Parece que últimamente todo tiene que ver con escribir, y no sólo para mí, sino también para los míos. En ocasiones, incluso, tengo que reiniciar cierto mecanismo mental porque estoy hablando con alguien que me está considerando una escritora y tienen que pasar bastantes frases hasta que me doy cuenta de que eso está ocurriendo de verdad.
Para mí escribir siempre ha sido un acto de libertad y autodeterminación. Y no es que me lo planteara así; ahora que han pasado tantos años he adquirido las palabras necesarias para expresarlo así, pero lo que vengo a decir es que escribía porque era más yo misma que nunca, y así ha sido desde que recuerdo. Desde que escribía cuentos con letra irregular y a lapicero en folios en sucio y los doblaba y grapaba para fantasear que eran un libro.
Sin embargo jamás me lo planteé como nada más.

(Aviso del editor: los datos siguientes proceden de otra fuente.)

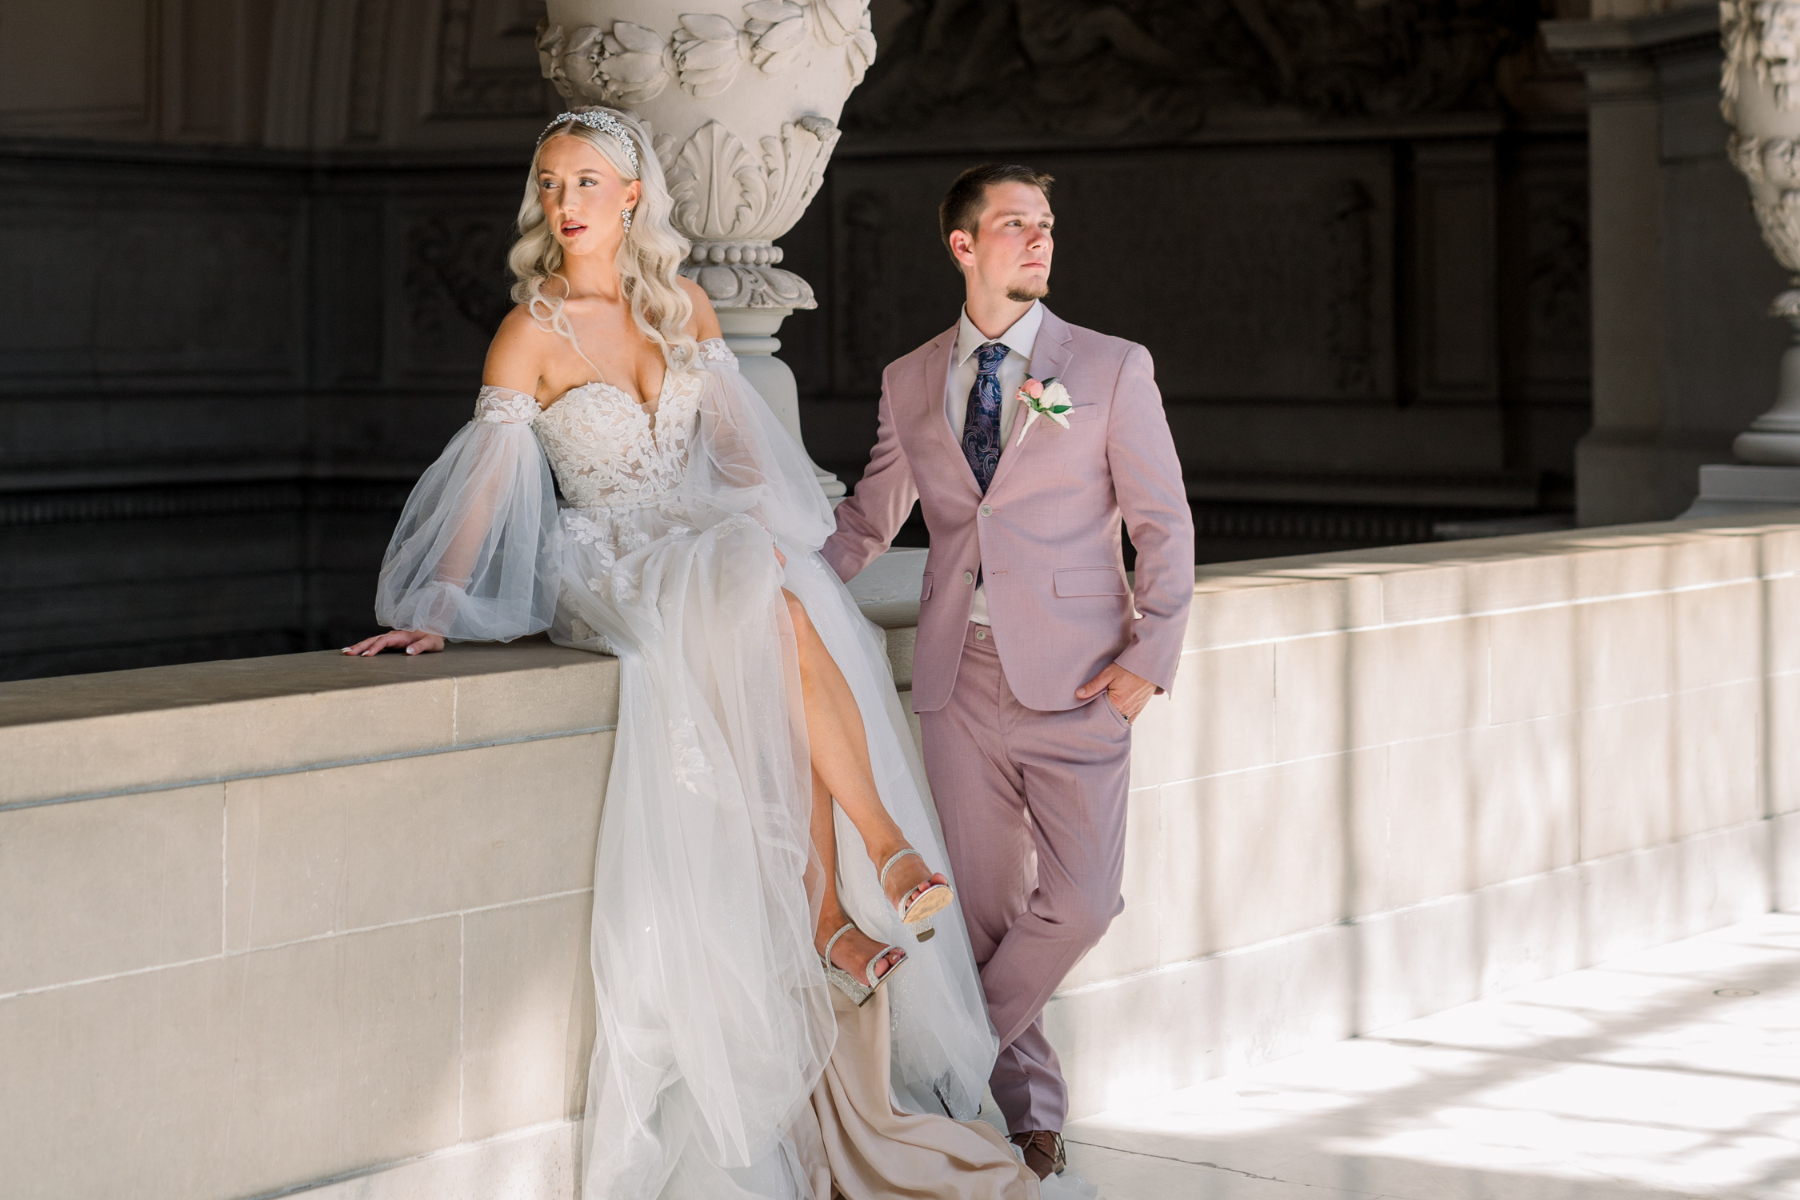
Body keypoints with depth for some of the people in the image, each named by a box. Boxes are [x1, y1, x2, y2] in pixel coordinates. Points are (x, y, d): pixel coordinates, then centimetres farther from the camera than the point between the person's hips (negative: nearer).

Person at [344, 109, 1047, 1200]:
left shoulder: (684, 308, 11)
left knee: (784, 616, -29)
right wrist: (436, 611, -13)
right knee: (774, 622, -33)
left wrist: (766, 532, -4)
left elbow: (738, 443, 13)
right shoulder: (533, 333, -1)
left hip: (720, 548, 4)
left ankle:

Simplemente era una parte de mí que alimentaba de vez en cuando, una extremidad más de mi cuerpo. Nadie aspira a vivir de su brazo o de su pierna, por lo general, ¿no? Pero en los últimos años algo ha cambiado, y parece que mi pasión por la expresión no sólo es visible para mí, sino que la consideran y la perciben todos aquellos que se molestan un mínimo en conocerme.
Mentiría si dijera que sé cómo sentirme. Son más preguntas que emociones las que me embargan, y la capitana siempre es la misma: ¿de verdad lo soy? A veces la acompañan otras como "¿debería sentir presión?", "¿esto va a perjudicar que escriba por pasión y no por obligación?".
"¿Soy lo suficientemente buena?".
No puedo perder mucho tiempo en las respuestas, porque son volátiles, van cambiando según mi estado de ánimo o mis circunstancias, y por eso las dejo que descansen a mi lado y les echo una mirada de reojo de vez en cuando. Pero si me tengo que centrar en algo es en las sensaciones y no puedo negar que, hasta el momento, crear historias es lo que me hace sentir más completa, contando con todo lo que me queda por aprender. Que esas historias lleguen a los demás es, sin ninguna duda, parte del motor que me mantiene activa.
Como cuando tenía unos siete u ocho años, y yo llevaba esos folios grapados a mi profesora de primaria. Entonces leía el cuento en voz alta, delante de mis compañeros, y yo sentía, muerta de vergüenza pero orgullosa, que el círculo se cerraba.